▸ DATA EXTRACT:

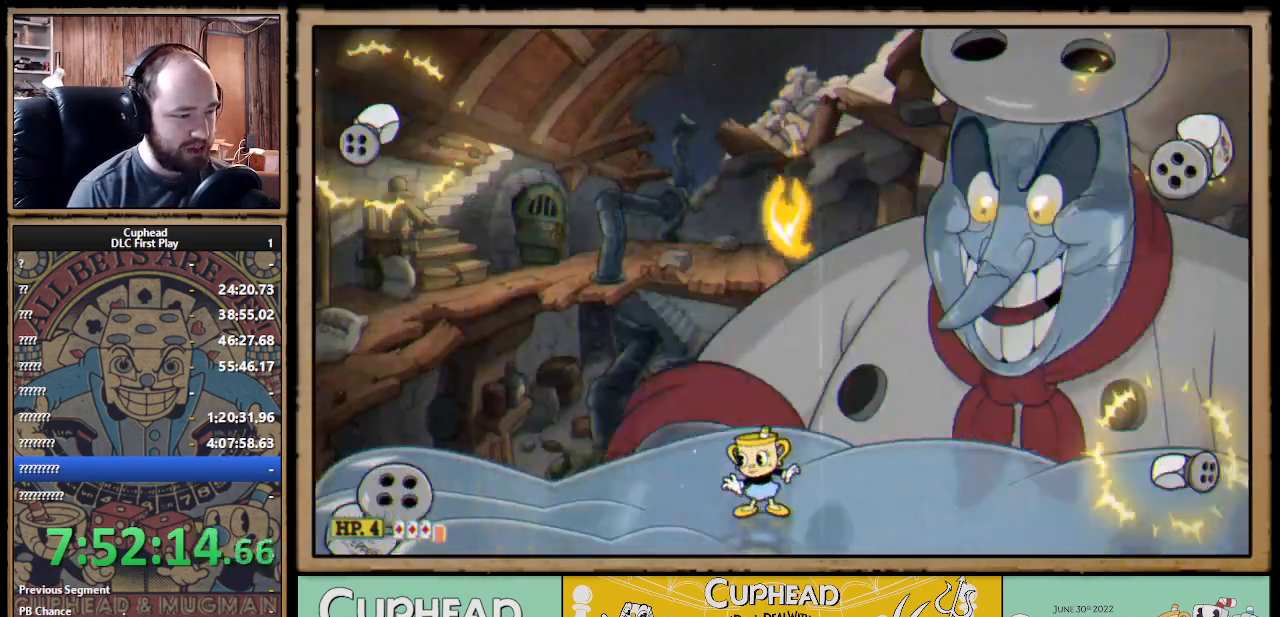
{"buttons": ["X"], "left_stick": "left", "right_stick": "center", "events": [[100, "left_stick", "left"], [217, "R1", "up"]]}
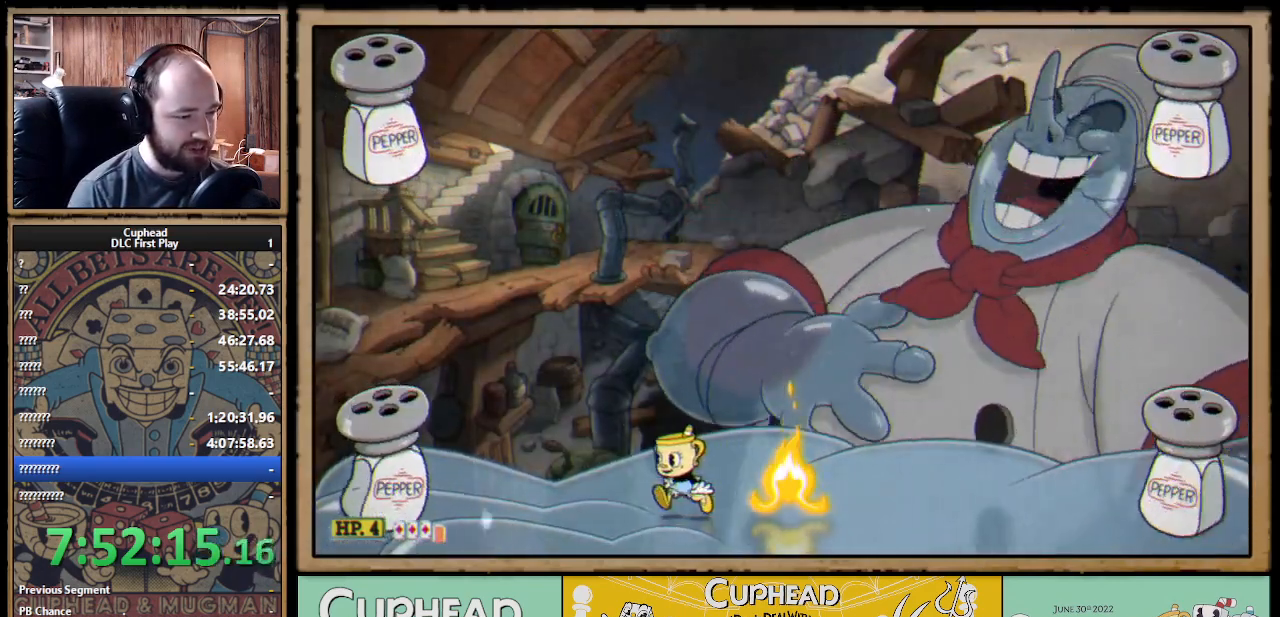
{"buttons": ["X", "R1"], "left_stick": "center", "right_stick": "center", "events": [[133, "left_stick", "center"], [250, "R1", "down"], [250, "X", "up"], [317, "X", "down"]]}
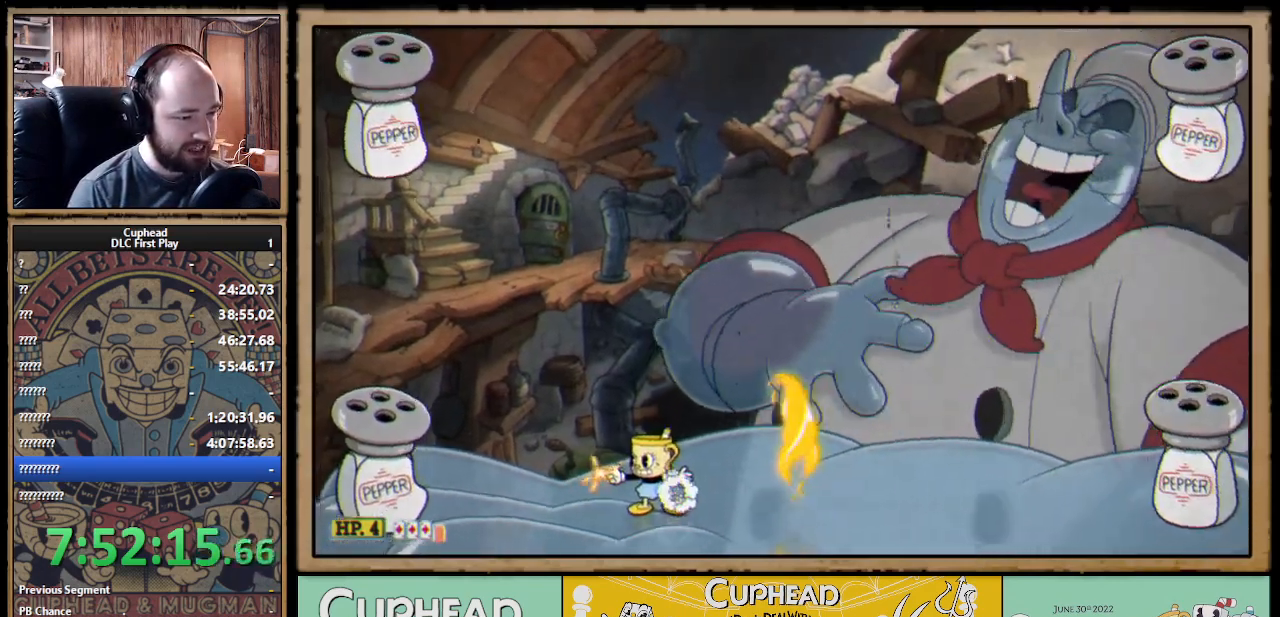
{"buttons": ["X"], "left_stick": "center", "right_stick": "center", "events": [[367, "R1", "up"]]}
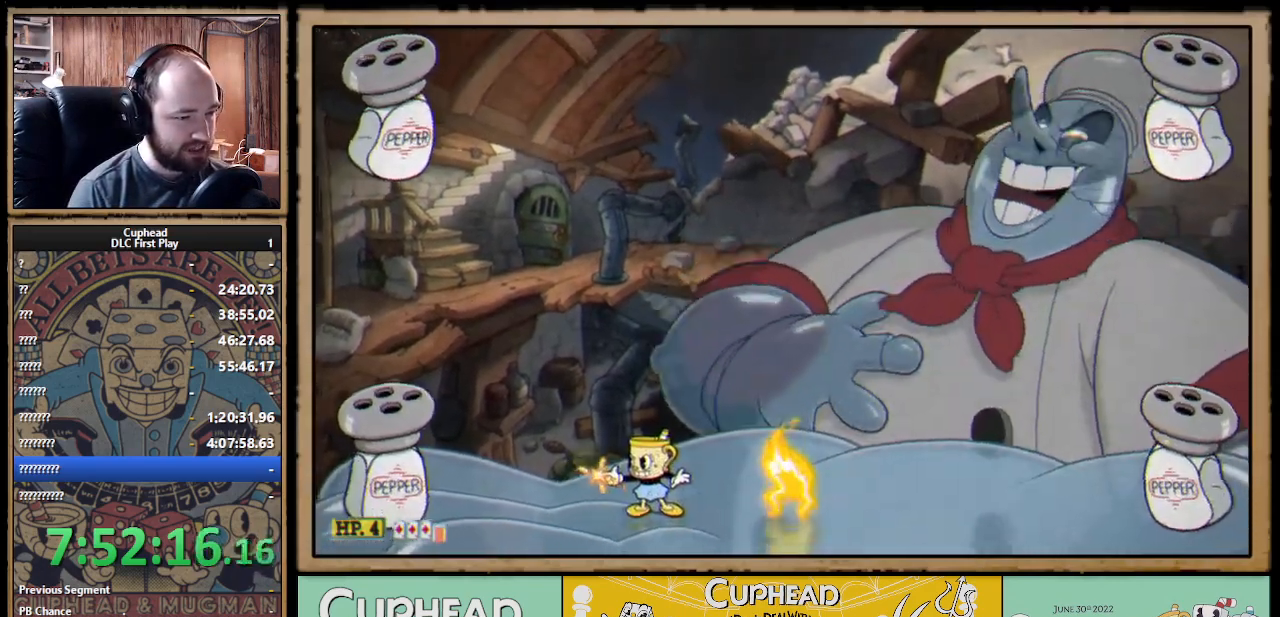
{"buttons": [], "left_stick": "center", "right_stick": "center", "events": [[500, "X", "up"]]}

▸ EXERCISE:
Copy out all the data above exactly, minus the images.

▸ SOLUTION FOR THIS TASK:
{"buttons": ["X"], "left_stick": "left", "right_stick": "center", "events": [[100, "left_stick", "left"], [217, "R1", "up"]]}
{"buttons": ["X", "R1"], "left_stick": "center", "right_stick": "center", "events": [[133, "left_stick", "center"], [250, "R1", "down"], [250, "X", "up"], [317, "X", "down"]]}
{"buttons": ["X"], "left_stick": "center", "right_stick": "center", "events": [[367, "R1", "up"]]}
{"buttons": [], "left_stick": "center", "right_stick": "center", "events": [[500, "X", "up"]]}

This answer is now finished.